12Le législateur d’un État confronté à la question de savoir comment prévenir et sanctionner les conflits d’intérêts devrait probablement tirer grand profit des apories de l’expérience française. Il gagnerait sans doute à s’inspirer du modèle anglo-saxon, en conservant une définition générale accompagnée d’une gestion concrète et pragmatique, prenant en compte tous les déterminants des affaires à juger. La common law est en effet moins axée sur l’établissement de règles fixes qu’attentive à la gestion de cas particuliers. Tandis que les juristes continentaux ont une approche scientifique du droit, considérant celui-ci comme un système, les Anglo-Saxons voient dans le droit une collection de réponses pragmatiques à des problèmes diversement posés. Les premiers recherchent la généralisation, la rationalisation et l’abstraction, ils tentent de maintenir un nombre limité de distinctions ; les seconds analysent des cas particuliers, ils se fondent sur l’exemple et valorisent le tâtonnement adaptatif.
13Selon cette méthode, le conflit d’intérêts relève de la casuistique ; il est d’emblée admis que sa définition n’est jamais tout à fait close. Le modèle anglo-saxon élude la question de la définition théorique au profit de celle de l’usage. On songe ici au « jeu de langage » de Ludwig Wittgenstein développé dans le Cahier bleu, et plus encore dans les Investigations philosophiques. Le philosophe signale les limites de la fonction « ostensive » de la définition, en montrant à quel point il est difficile de définir des mots pourtant usuels tels que le nombre deux (Wittgenstein, 2014 : 41-42). Désigner la chose, ce n’est pas en donner les caractéristiques. La définition des mots ne permet pas d’effectuer un saut du langage à la réalité. Nous pourrions emprunter la même perspective à propos des conflits d’intérêts. Plutôt que d’essayer de les circonscrire dans une définition, le juriste devrait davantage considérer l’expression comme un jeu de langage dont la véritable signification est déterminée par ses usages. C’est la façon dont elle est employée dans la vie réelle qui doit uniquement retenir son attention. Par exemple, un médecin qui accepte de dîner occasionnellement avec un employé d’une entreprise pharmaceutique ne doit pas pouvoir être inquiété dans l’absolu. Seul l’examen concret de la fréquence, des conditions (est-il appelé à prescrire des médicaments de cette firme ou à être expert dans une agence d’évaluation ? etc.) de la teneur de ce genre d’échanges peut déterminer les risques liés à une connivence professionnelle (intentionnelle ou non) entre deux médecins en conflit d’intérêts. En passant outre la question délicate d’une définition essentialiste, fixe et intangible, le juriste, d’une part, évite de tomber dans l’écueil d’un « mésusage sémantique » et obtient, de l’autre, un réel gain d’efficacité dans le traitement de ces cas juridiques.

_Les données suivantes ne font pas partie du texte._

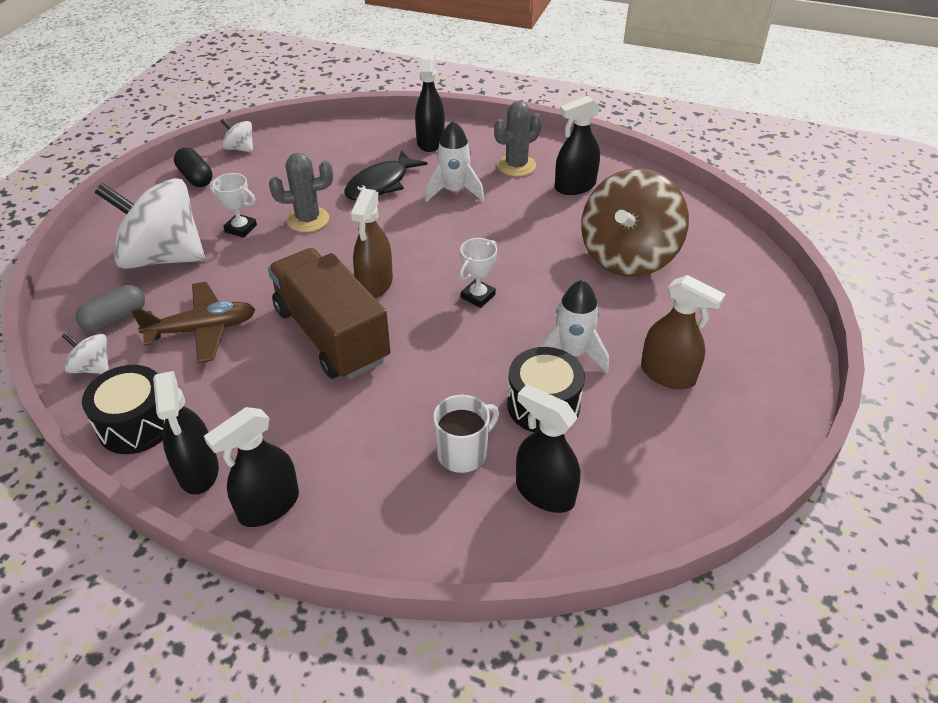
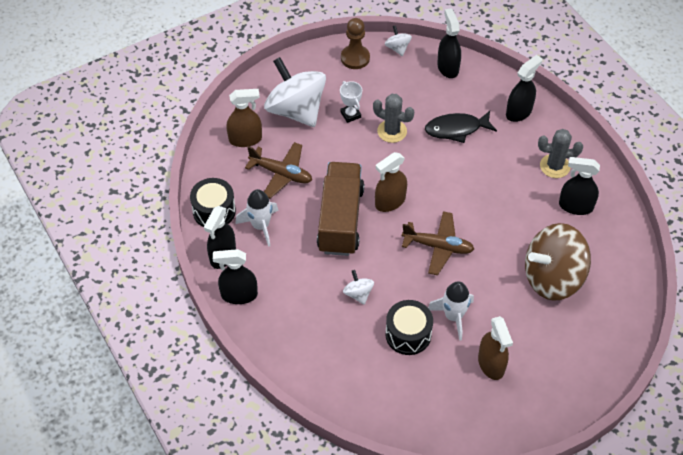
camera: 40 degrees right, 10 degrees up
white spinning top [62,332,109,374] -> white spinning top moved to [343,270,374,305]
grey capsule [76,285,145,332] -> brown spray bottle [227,89,262,147]
black capsule [174,147,213,187] -> brown pawn [341,18,370,69]
white rocket [425,121,484,202] -> white rocket moved to [235,189,278,247]
white mug [433,395,499,473] -> none
white trophy [460,238,497,308] -> brown plane [402,211,474,275]
black spray bottle [516,385,580,513] -> black spray bottle moved to [437,8,461,78]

14La question de la définition des conflits d’intérêts n’est pas dissociable d’un discours de la méthode en droit. Pour compléter l’approche déontologique, prédominante en France, et principalement du point de vue de la prévention, il semble nécessaire de faire preuve de pragmatisme législatif. On doit tenir compte de l’impossibilité de donner une définition à la fois précise et intangible du conflit d’intérêts. Le conflit d’intérêts ne se résume pas à un acte délictueux ; il couvre un ensemble de gestes, d’intentions et de relations sociales qui demandent à être examinés de manière individuelle et empirique à l’aune des vertus de la loyauté ou de l’impartialité.
15Dans un contexte de mondialisation culturelle et intellectuelle, cette inflexion pragmatique du droit français est un signe des temps. Elle est symptomatique d’un renoncement aux méthodes traditionnelles d’examen des cas concrets à la lumière de définitions générales à vocation exhaustive. La page du rationalisme abstrait et normatif s’est tournée au profit d’une « sagesse pratique ». C’est l’éthique prudentielle d’Aristote qui seule permet de distinguer les dommages réels des délits potentiels (Welchman, 2006).
16Incidemment, l’examen de la problématique des conflits d’intérêts nous a permis de nous rendre compte qu’il n’était nullement nécessaire de définir le sens des mots pour résoudre nos dilemmes. L’intuition morale trouve ici une occasion de se replacer au cœur du débat juridique. C’est par l’intuition que nous sommes rendus sensibles à des valeurs telles que l’impartialité, la loyauté ou le désintéressement.